Jude 1:7 (King James Version)
The expression of “giving themselves over to fornication” translates ἐκπορνεύσασαι ekporneusasai, rendered as “sexual immorality” in both New International Version and ESV; the phrase “going after strange flesh” is a literal translation of ἀπελθοῦσαι ὀπίσω σαρκὸς ἑτέρας, rendered as “perversion” in the New International Version and as “pursued unnatural desire” in ESV.
On the subject of marriage, Jesus is asked: “Is it lawful for a man to divorce his wife for any cause?” He answers:
“Have you not read that the one who made them at the beginning ‘made them male and female’ [Genesis 1:27], and said, ‘For this reason a man shall leave his father and mother and be joined to his wife, and the two shall become one flesh’ [Genesis 2:24]? So they are no longer two, but one flesh. Therefore what God has joined together, let no one separate.”
Matthew 19:4-6, NRSV translation; Mark 10:6-9 is a parallel text
Although the question is about divorce, he quite clearly demonstrates that there is a two-sex requirement for marriage. Jesus is affirming that marriage is a union meant to be fruitful, ideally to result in children.
Jesus also discusses a class he calls ‘eunuchs’ which would appear to refer to more those who’s testicles or external genitalia had been removed or had been born without functioning genitalia:
But He said to them, “Not all men can accept this statement, but only those to whom it has been given. “For there are eunuchs who were born that way from their mother’s womb; and there are eunuchs who were made eunuchs by men; and there are also eunuchs who made themselves eunuchs for the sake of the kingdom of heaven.

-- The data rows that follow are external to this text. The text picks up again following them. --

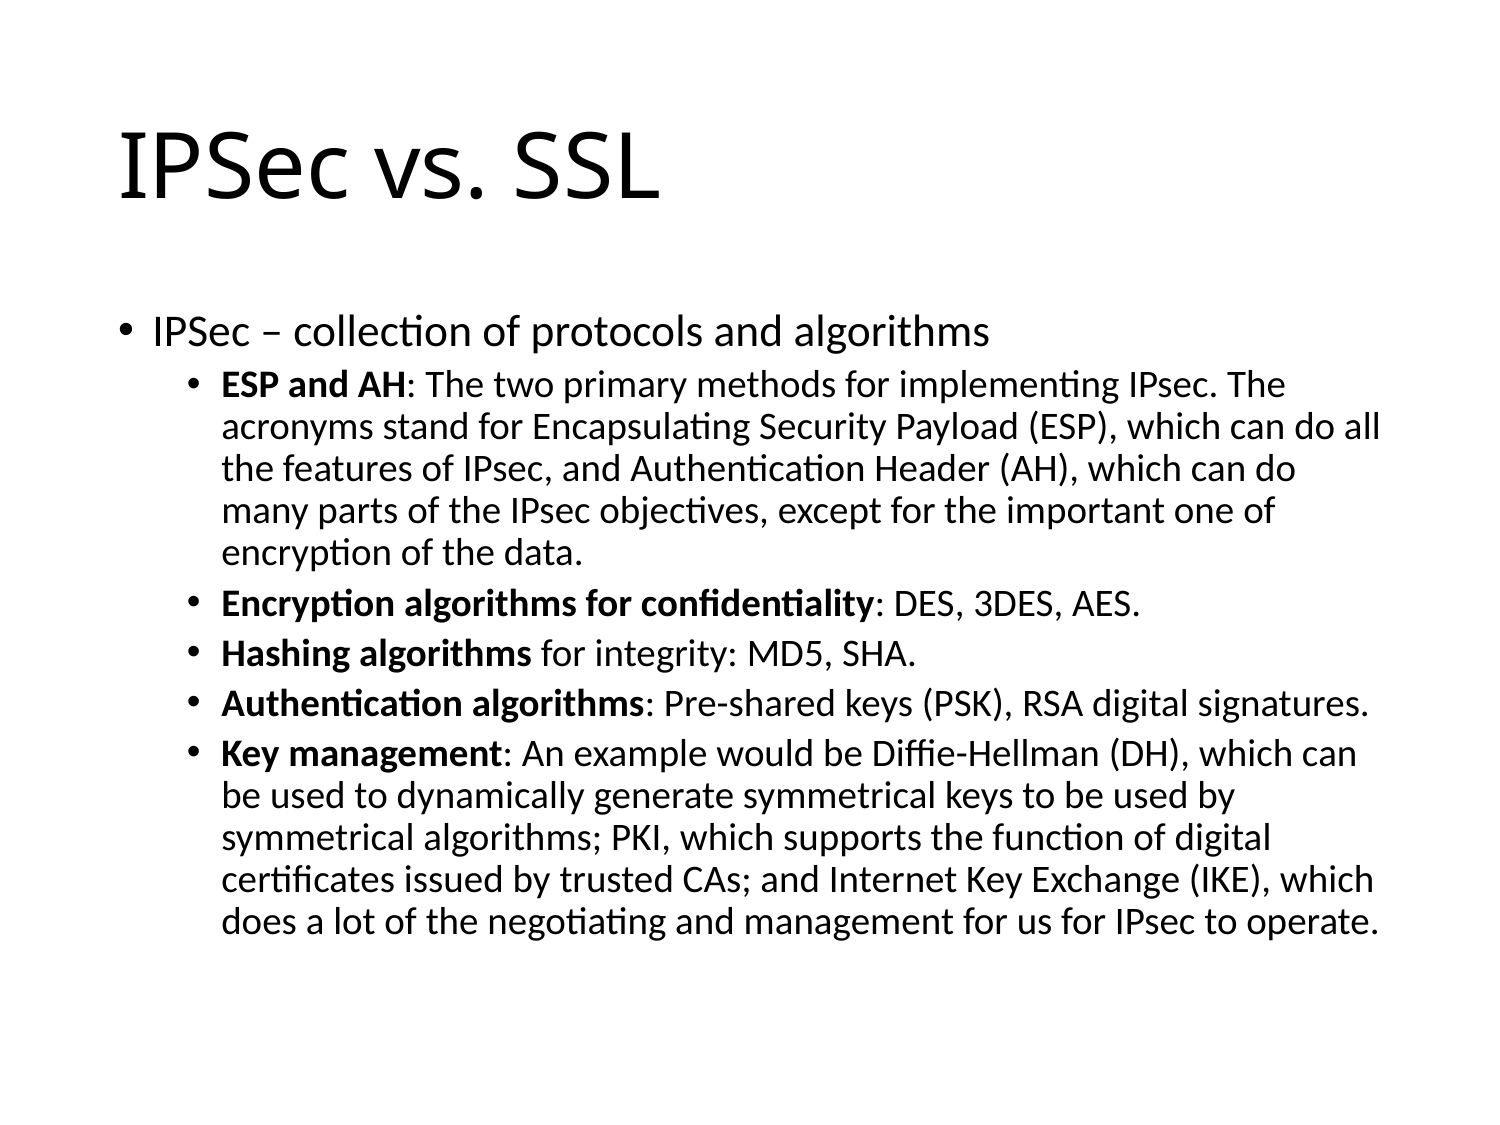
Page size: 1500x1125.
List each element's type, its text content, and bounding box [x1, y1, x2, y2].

title IPSec vs. SSL [103, 59, 1397, 278]
list IPSec – collection of protocols and algorithms ESP and AH: The two primary methods for implementing IPsec. The acronyms stand for Encapsulating Security Payload (ESP), which can do all the features of IPsec, and Authentication Header (AH), which can do many parts of the IPsec objectives, except for the important one of encryption of the data. Encryption algorithms for confidentiality: DES, 3DES, AES. Hashing algorithms for integrity: MD5, SHA. Authentication algorithms: Pre-shared keys (PSK), RSA digital signatures. Key management: An example would be Diffie-Hellman (DH), which can be used to dynamically generate symmetrical keys to be used by symmetrical algorithms; PKI, which supports the function of digital certificates issued by trusted CAs; and Internet Key Exchange (IKE), which does a lot of the negotiating and management for us for IPsec to operate. [103, 299, 1397, 1014]
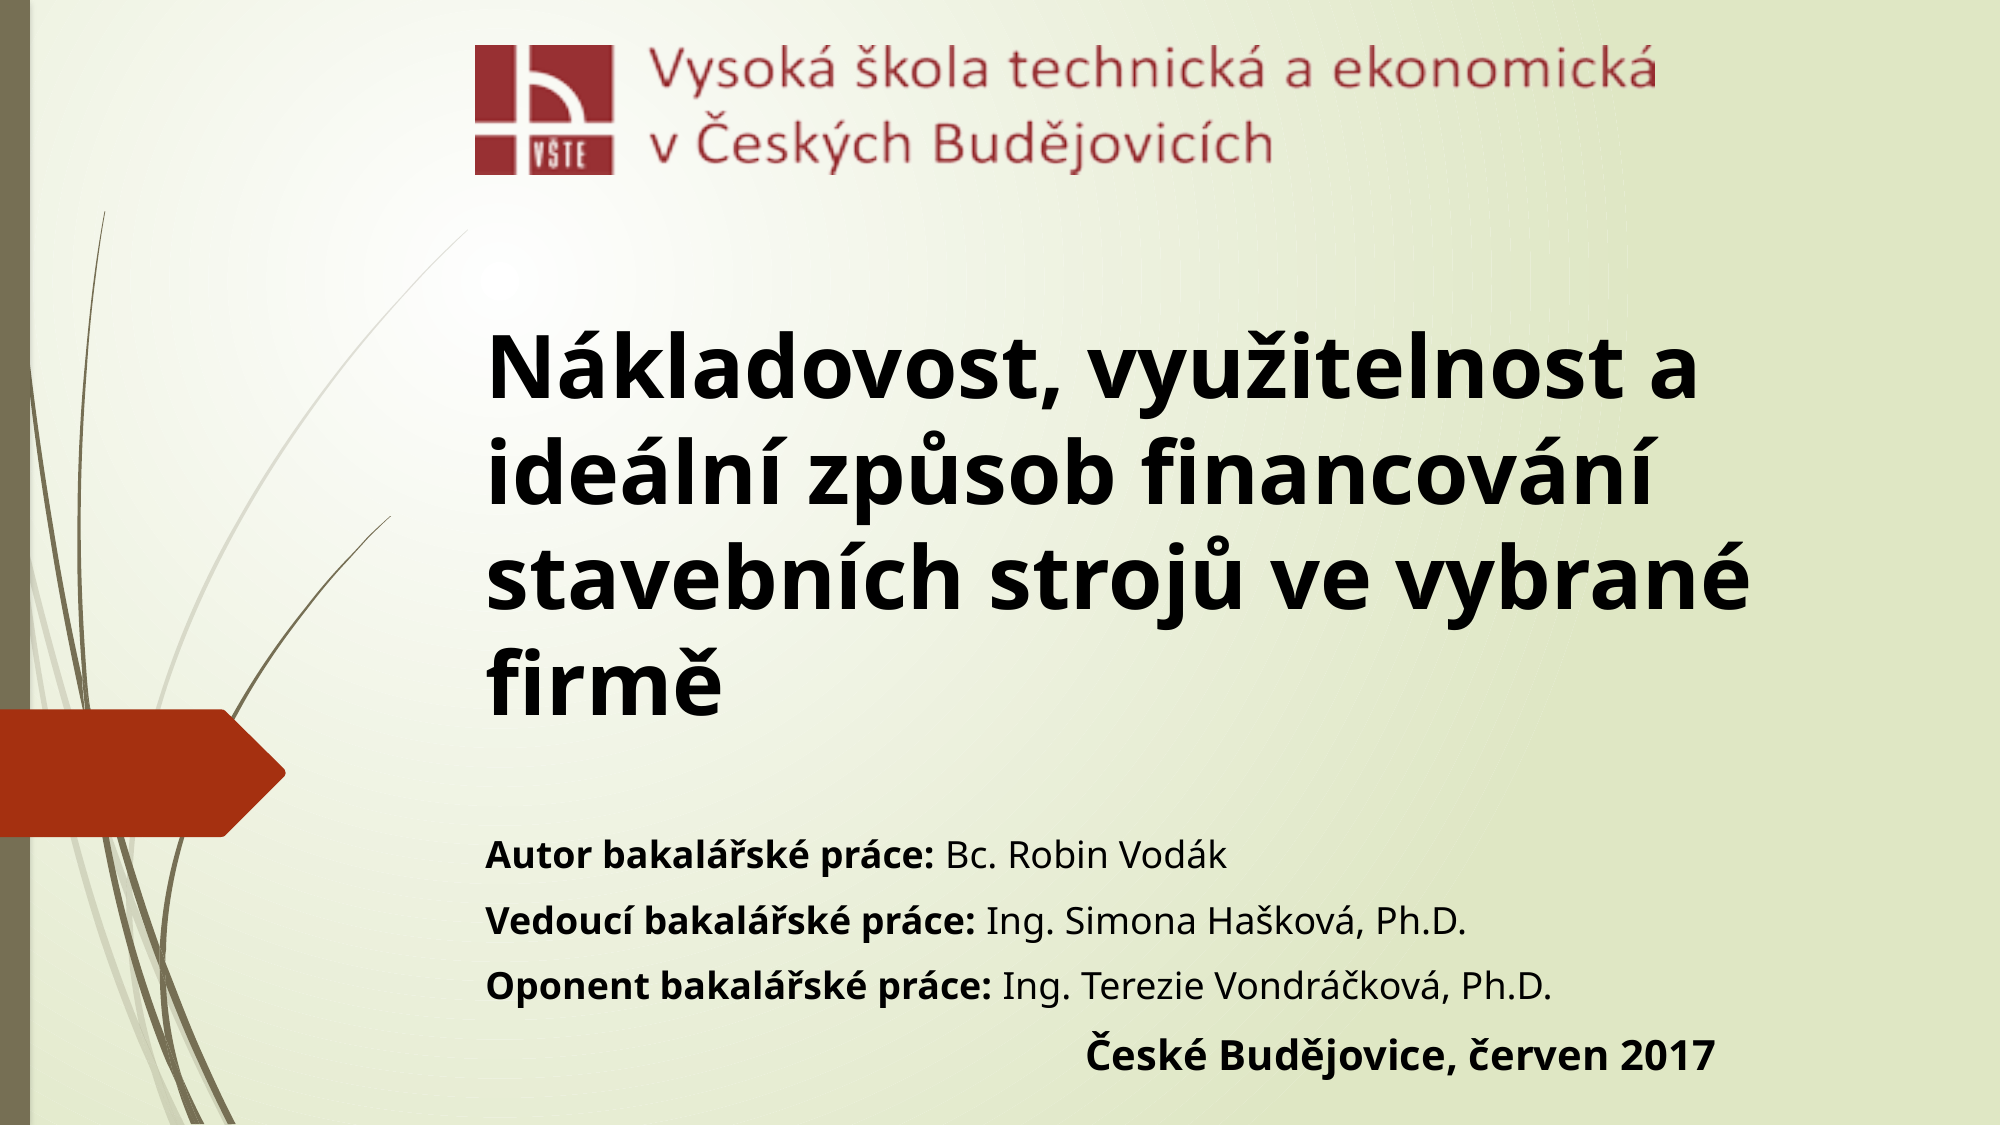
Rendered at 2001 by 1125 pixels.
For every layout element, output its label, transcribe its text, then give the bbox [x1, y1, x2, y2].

picture [474, 45, 1655, 176]
title Nákladovost, využitelnost a ideální způsob financování stavebních strojů ve vybrané firmě [470, 300, 1971, 741]
subtitle Autor bakalářské práce: Bc. Robin Vodák Vedoucí bakalářské práce: Ing. Simona Hašková, Ph.D. Oponent bakalářské práce: Ing. Terezie Vondráčková, Ph.D. České Budějovice, červen 2017 [470, 823, 2000, 1125]
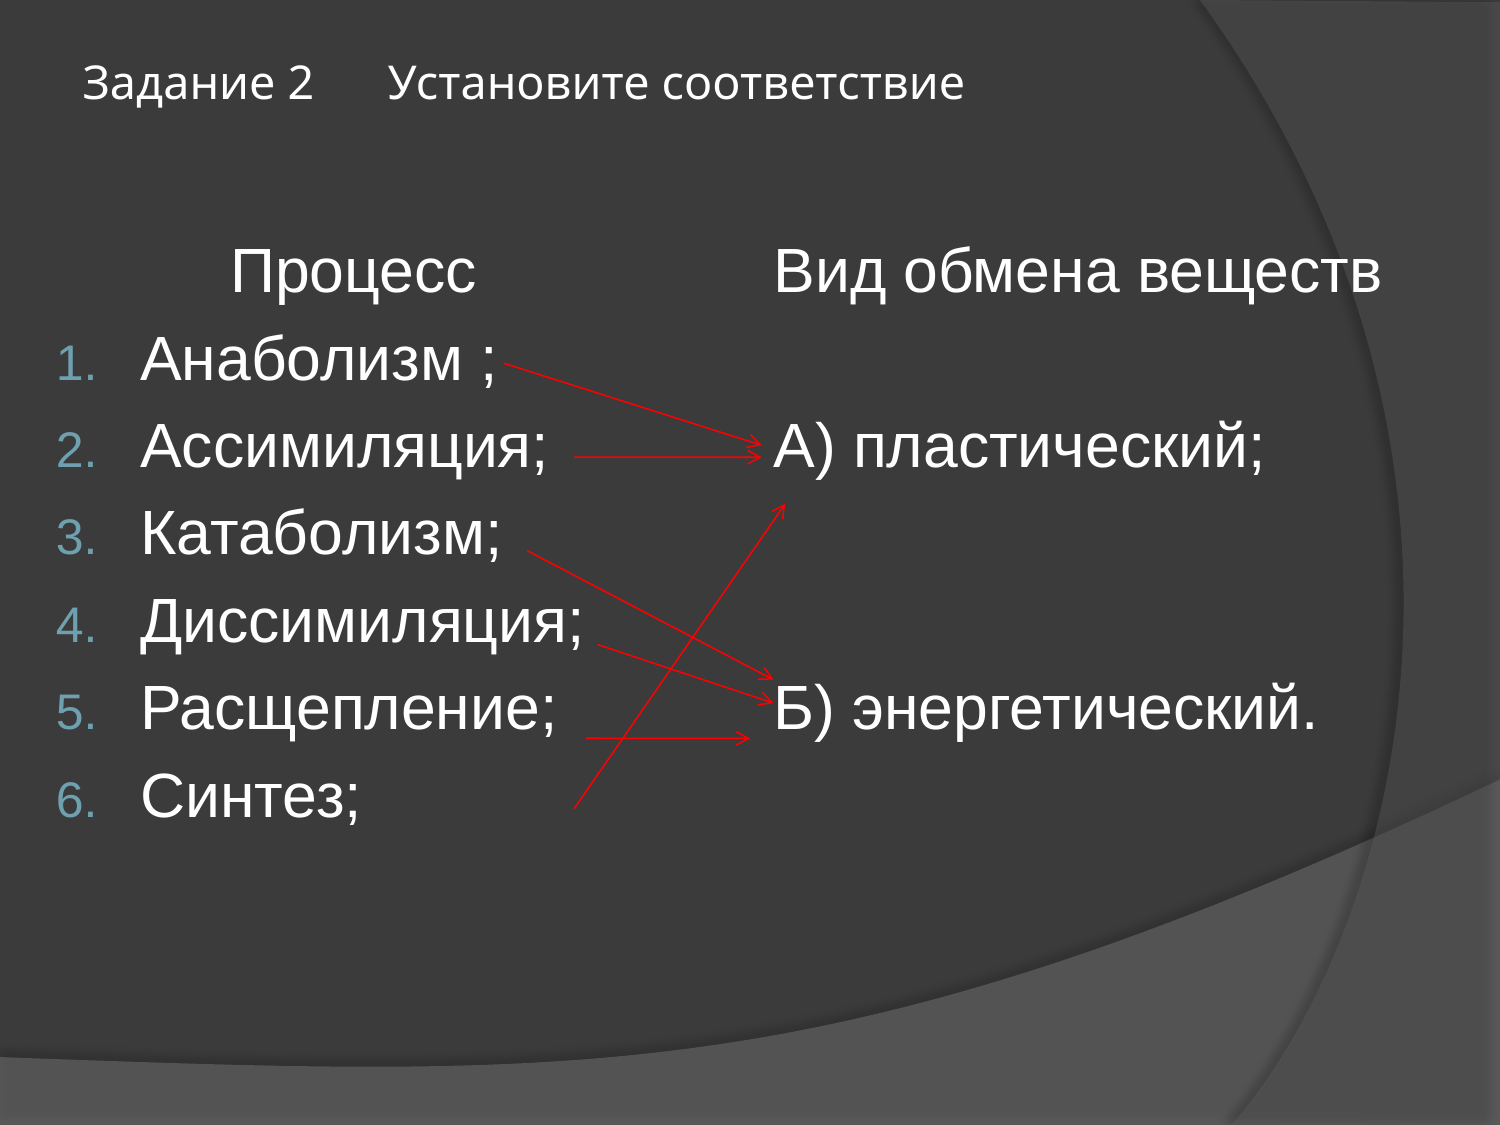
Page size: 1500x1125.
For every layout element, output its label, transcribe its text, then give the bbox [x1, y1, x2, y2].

list Процесс Анаболизм ; Ассимиляция; Катаболизм; Диссимиляция; Расщепление; Синтез; Вид обмена веществ А) пластический; Б) энергетический. [35, 222, 1500, 1125]
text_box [527, 550, 833, 762]
title Задание 2 Установите соответствие [75, 45, 1300, 118]
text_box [503, 363, 762, 446]
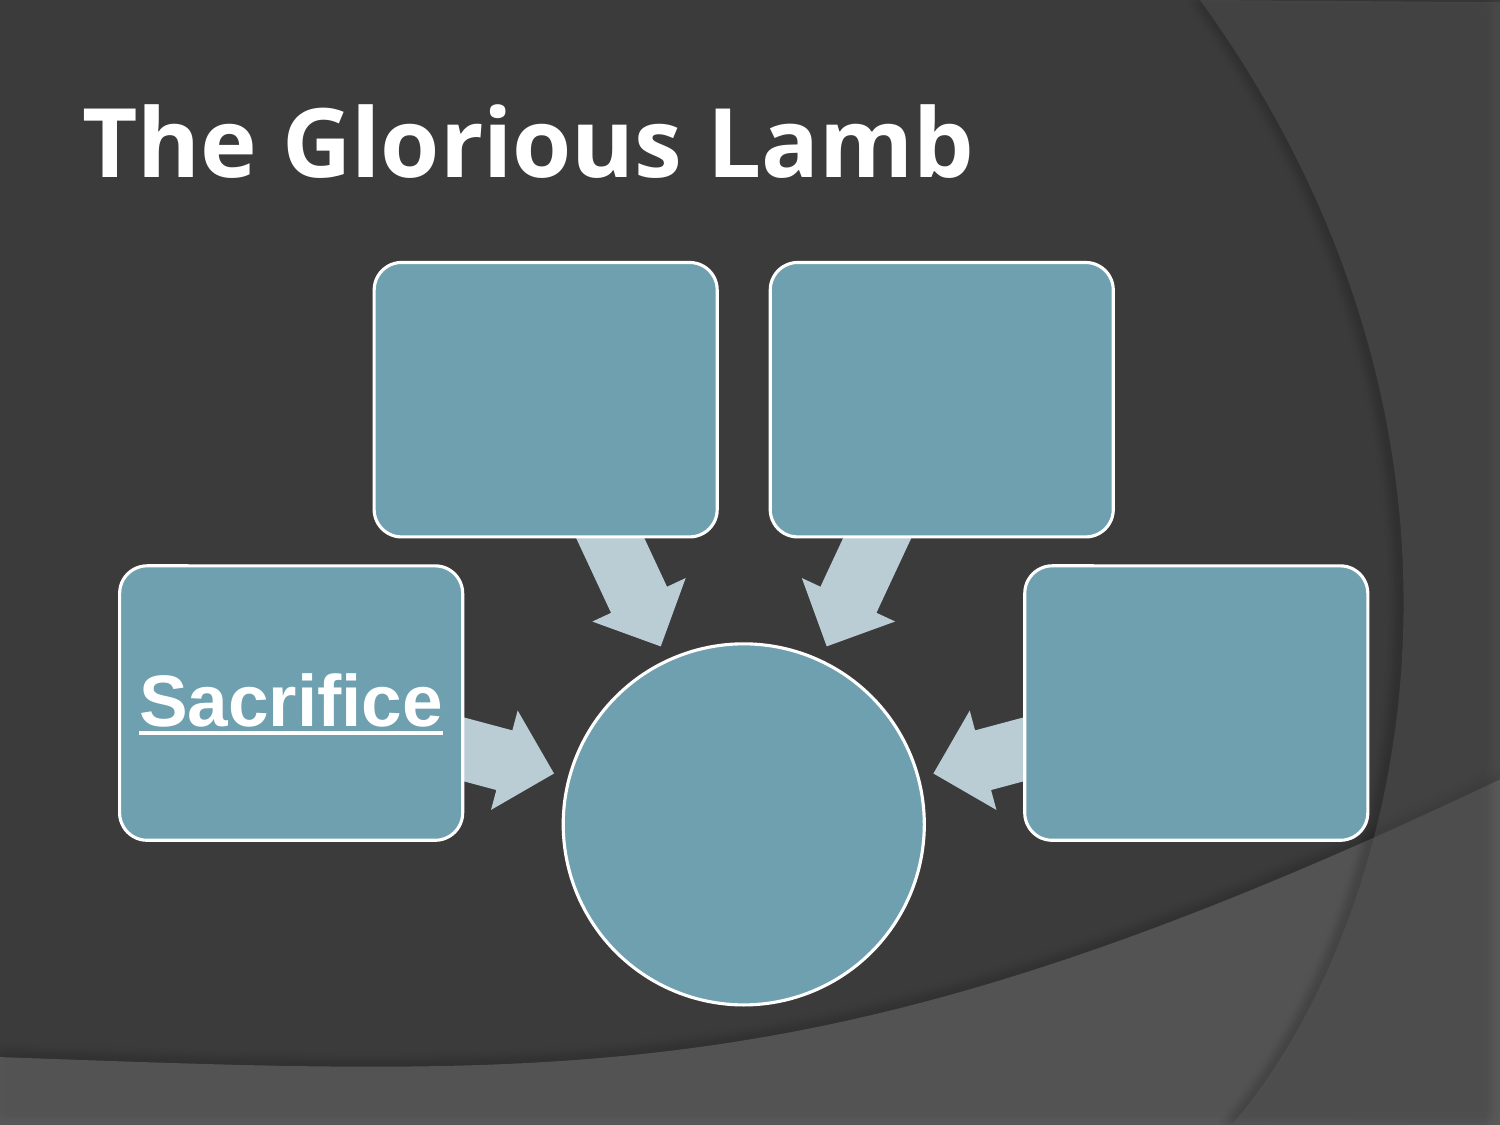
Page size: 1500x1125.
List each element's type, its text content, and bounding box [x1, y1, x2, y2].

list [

He who is able to accept this, let him accept it.”
Jesus speaking in Matthew 19:11
An early Christian manual condemns the practice:
An early Christian teaching manual called “Didache” commands:
Thou shalt do no murder; thou shalt not commit adultery; thou shalt not commit sodomy; thou shalt not commit fornication; thou shalt not steal; thou shalt not use magic; thou shalt not use philtres; thou shalt not procure abortion, nor commit infanticide; thou shalt not covet thy neighbor’s goods;
Didache 2:2
Didache, although framed in the negative, which was not the way that Jesus spoke, illuminates his teachings by being extremely clear about the meaning of the instructions of Jesus:
“Commit no sodomy. Avoid abortion. Do not commit infanticide.”